The ex-fiancée of Aerosmith frontman and American Idol judge Steven Tyler will speak at the Life Legal Defense Foundation annual dinner to share her story about how the couple aborted their child in the 1970s; a decision that she says "nearly destroyed them."
Julia Holcomb said in preparation of the Nov. 17 dinner due to take place in Santa Clara, California: "I pray that all those who have had abortions or have participated in any way in an abortion procedure may find in my story, not judgment or condemnation, but a renewed hope in God's steadfast love, forgiveness and peace. Marriage and the family are the building blocks of all virtuous societies. I pray that our nation may find its way back to God's plan by respecting the life of unborn children and strengthening the sanctity of marriage."
The LLFD notes that Tyler himself has admitted his regret over the abortion decision in the book Walk this Way: The Autobiography of Aerosmith. Holomb began living with Tyler when she was only 16 while he was 27. Together they experienced hardships that led to Holomb having an abortion, which Tyler admits "really messed (him) up."
"It was a big crisis. It's a major thing when you're growing something with a woman, but they convinced us that it would never work out and would ruin our lives. . . . You go to the doctor and they put the needle in her belly and they squeeze the stuff in and you watch. And it comes out dead. I was pretty devastated. In my mind, I'm going, Jesus, what have I done?" the singer writes in his autobiography.
Holcomb only recently came out publicly about her experience, after she converted to Catholicism and joined the "Silent No More" organization of women who have regretted their abortions. She uses her experience to help young women who have suffered sexual exploitation or faced "the tragedy of abortion."

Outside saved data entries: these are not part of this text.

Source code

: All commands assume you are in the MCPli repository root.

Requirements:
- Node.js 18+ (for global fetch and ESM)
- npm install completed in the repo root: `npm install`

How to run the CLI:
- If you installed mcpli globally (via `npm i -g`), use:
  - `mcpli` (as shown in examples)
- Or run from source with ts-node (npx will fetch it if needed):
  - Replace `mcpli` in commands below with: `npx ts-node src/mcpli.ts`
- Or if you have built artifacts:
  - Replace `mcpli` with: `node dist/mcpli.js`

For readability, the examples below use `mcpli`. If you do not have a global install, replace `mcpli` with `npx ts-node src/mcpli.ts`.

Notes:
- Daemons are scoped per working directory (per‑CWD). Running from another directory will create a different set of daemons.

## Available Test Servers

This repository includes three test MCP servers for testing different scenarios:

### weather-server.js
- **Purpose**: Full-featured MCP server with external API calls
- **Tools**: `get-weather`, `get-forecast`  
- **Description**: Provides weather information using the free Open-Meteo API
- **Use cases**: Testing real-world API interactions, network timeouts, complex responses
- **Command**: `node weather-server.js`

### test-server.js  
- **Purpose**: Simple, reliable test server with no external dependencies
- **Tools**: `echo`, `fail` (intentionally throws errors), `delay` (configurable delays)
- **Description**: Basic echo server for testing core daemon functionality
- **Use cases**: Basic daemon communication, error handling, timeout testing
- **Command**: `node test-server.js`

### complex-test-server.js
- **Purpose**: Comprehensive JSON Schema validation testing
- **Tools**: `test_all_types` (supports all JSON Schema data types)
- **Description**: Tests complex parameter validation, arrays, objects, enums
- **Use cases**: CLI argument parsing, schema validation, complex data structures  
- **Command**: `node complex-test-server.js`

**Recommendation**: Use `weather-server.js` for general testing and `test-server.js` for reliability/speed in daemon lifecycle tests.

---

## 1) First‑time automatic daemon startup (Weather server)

In her testimony, which she published online, Holcomb shares with readers many aspects of her life with Tyler and the family drama that threatened to split them apart, as well as the devastating fire in 1975 that burned down their home and left Holcomb in a hospital suffering from damage to the lungs. All those issues were factors that contributed to the young couple opting for an abortion when she was five-months pregnant.
However, after they separated, Holomb notes that the Aerosmith frontman went on to say many negative things about her in his book, presenting her more as a sex object than a real human being.
"In spite of everything, I do not hate Steven Tyler, nor am I personally bitter," Holcomb insists in her testimony. "I pray for his sincere conversion of heart and hope he can find God's grace. I know that I am also responsible for what happened that day. Someone may say that my abortion was justified because of my age, the drugs, and the fire. I do not believe anything can justify taking my baby's life. The action is wrong. I pray that our nation will change its laws so that the lives of innocent unborn babies are protected."
The LLDF have welcomed Holcomb's testimony and said that her story can be seen as a positive model for change and redemption.
"The Life Legal Defense Foundation stands up for those who speak out to save innocent lives and prevent women from experiencing suffering as Julia Holcomb did following her abortion," said Dana Cody, Executive Director of the Life Legal Defense Foundation. "Julia's story is cruel and tragic, but she has turned her sorrow into a force for positive, life-saving change. LLDF is pleased to be able to provide an opportunity for her to encourage and motivate those who are fighting to prevent the kind of horror that she lived through."